SELECTED EXCERPT >>
-- Opening Marker --
Friday, December 30, 2011

It's only been two months...

You know, I love reading posts from my favorite blogs and I get sad when there's not a daily update. And here I am, with all of 2 posts completed in over 2 months. Work in progress :)

Ann Voskamp's blog is one such blog that I read almost daily. And since I've discovered her blog and how much I enjoy it, I've pestered Andy for her book, One Thousand Gifts for a Christmas gift. Of course, a week before Christmas, I receive the book as a Christmas gift from Donna, my Children's Ministry "boss." Andy was a bit frustrated, but I was happy!

What I've enjoyed about Voskamp's blog and her book is her relentless pursuit of joy, a pursuit that John Piper's work has convicted me of failing in. I tend to get bogged down my whatever is at hand, what feels the most pressing. So while my head knows that working for the eternal kingdom truly is more important, getting the lesson plans written, papers graded, and grades submitted on time often feel more demanding. For twenty-two and half years, I've always had tomorrow to serve God. But the grades have to be finished by 8am--I can read my Bible later. That's been my mindset, if I'm honest with myself.

Part of my constant struggle to pull away my thoughts from the immediate is because it's scary to think about what might disrupt my routines. My little life, while it can get busy, is very good. I have no material needs, only a few wants. Andy and I have jobs, reliable incomes. With Andy in seminary for another 2 years and me teaching, we have a seemingly stable plan for the next few years. We have a cozy home, and three sweet kitties who all pile in bed with us at night to snuggle away dark air's chill. It's all very comfortable. But there are many ways my mind imagines, when I'm kept awake with plaguing anxieties, that all this comfort could disappear. There are probably even more emergencies that could disrupt my life than what my fear-riddled brain could think of. I find myself clinging to my daily routines as something of reassurance--the alarm blaring at 5:26am reminds me that I still have to go to work. But the anxieties also trap me. I don't want to take risks, alter my plans, because what if..? I think that might be a small piece of why anxiety is a sin--not a personality trait--because anxiety keeps me where I am and causes me not to want to move. How much am I limiting what God could do through me because I'm too scared to come out from my fetal position under the covers at night?
-- Closing Marker --
WHAT YOU NEED TO DO >>
Copy the blog post word for word from "Friday, December 30, 2011" to "I was happy!".

STUDY MATERIAL >>
-- Opening Marker --
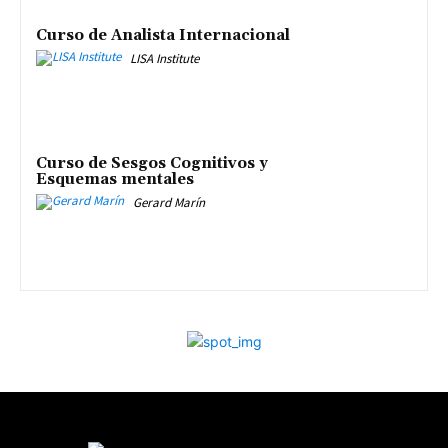
Curso de Analista Internacional
LISA Institute
Curso de Sesgos Cognitivos y
Esquemas mentales
Gerard Marín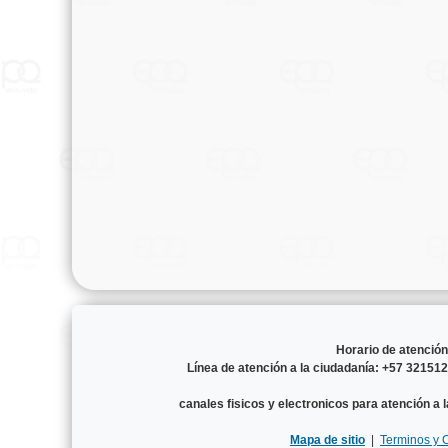
Horario de atenció
Línea de atención a la ciudadanía: +57 3215
canales fisicos y electronicos para atención a 
Mapa de sitio
|
Terminos y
-- Closing Marker --
RESPONSE TO THIS EXERCISE >>
Friday, December 30, 2011

It's only been two months...

You know, I love reading posts from my favorite blogs and I get sad when there's not a daily update. And here I am, with all of 2 posts completed in over 2 months. Work in progress :)

Ann Voskamp's blog is one such blog that I read almost daily. And since I've discovered her blog and how much I enjoy it, I've pestered Andy for her book, One Thousand Gifts for a Christmas gift. Of course, a week before Christmas, I receive the book as a Christmas gift from Donna, my Children's Ministry "boss." Andy was a bit frustrated, but I was happy!